Written problem: State how many lines of the material below contain the string "common", counting only matches with the same case. Reply with the number alone.

Excerpted records:

^^^^^^^^

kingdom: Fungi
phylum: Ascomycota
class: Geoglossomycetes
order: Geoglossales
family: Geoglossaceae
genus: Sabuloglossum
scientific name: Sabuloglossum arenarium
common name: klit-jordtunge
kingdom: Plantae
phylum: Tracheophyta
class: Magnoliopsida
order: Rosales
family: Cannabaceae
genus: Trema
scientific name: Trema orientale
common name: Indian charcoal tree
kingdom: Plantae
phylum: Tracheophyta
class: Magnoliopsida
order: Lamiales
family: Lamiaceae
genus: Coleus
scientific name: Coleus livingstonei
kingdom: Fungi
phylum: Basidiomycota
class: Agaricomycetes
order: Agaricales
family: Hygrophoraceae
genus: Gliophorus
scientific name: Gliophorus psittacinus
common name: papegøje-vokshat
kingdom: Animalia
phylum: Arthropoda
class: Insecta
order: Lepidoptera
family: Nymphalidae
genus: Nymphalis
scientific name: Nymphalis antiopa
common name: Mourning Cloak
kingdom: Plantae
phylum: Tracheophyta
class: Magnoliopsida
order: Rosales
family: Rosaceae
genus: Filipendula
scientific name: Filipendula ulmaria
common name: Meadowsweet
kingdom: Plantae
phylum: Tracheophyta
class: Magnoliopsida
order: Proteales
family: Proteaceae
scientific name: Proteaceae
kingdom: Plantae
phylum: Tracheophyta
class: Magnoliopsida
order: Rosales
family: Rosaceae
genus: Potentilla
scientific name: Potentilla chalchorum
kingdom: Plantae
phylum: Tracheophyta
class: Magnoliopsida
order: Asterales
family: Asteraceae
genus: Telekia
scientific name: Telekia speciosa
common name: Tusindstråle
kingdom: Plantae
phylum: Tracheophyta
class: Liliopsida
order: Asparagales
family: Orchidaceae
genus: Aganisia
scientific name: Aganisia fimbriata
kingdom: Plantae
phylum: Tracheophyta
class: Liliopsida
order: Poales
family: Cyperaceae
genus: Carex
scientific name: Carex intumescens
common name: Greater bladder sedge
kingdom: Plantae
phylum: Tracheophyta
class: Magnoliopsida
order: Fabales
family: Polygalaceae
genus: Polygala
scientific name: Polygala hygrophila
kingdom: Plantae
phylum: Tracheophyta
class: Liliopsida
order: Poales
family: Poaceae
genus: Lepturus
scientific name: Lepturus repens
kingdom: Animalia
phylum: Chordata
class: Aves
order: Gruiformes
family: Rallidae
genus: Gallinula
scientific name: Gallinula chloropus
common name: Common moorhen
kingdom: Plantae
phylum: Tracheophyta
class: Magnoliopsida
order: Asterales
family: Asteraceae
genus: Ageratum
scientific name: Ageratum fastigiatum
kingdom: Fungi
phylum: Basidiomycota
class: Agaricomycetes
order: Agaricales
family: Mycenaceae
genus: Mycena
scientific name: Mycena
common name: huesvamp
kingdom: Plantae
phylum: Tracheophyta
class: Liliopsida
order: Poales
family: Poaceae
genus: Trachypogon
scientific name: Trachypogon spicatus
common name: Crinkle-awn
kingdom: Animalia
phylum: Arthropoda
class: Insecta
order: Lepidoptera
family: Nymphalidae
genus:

^^^^^^^^

Finished exercise: 10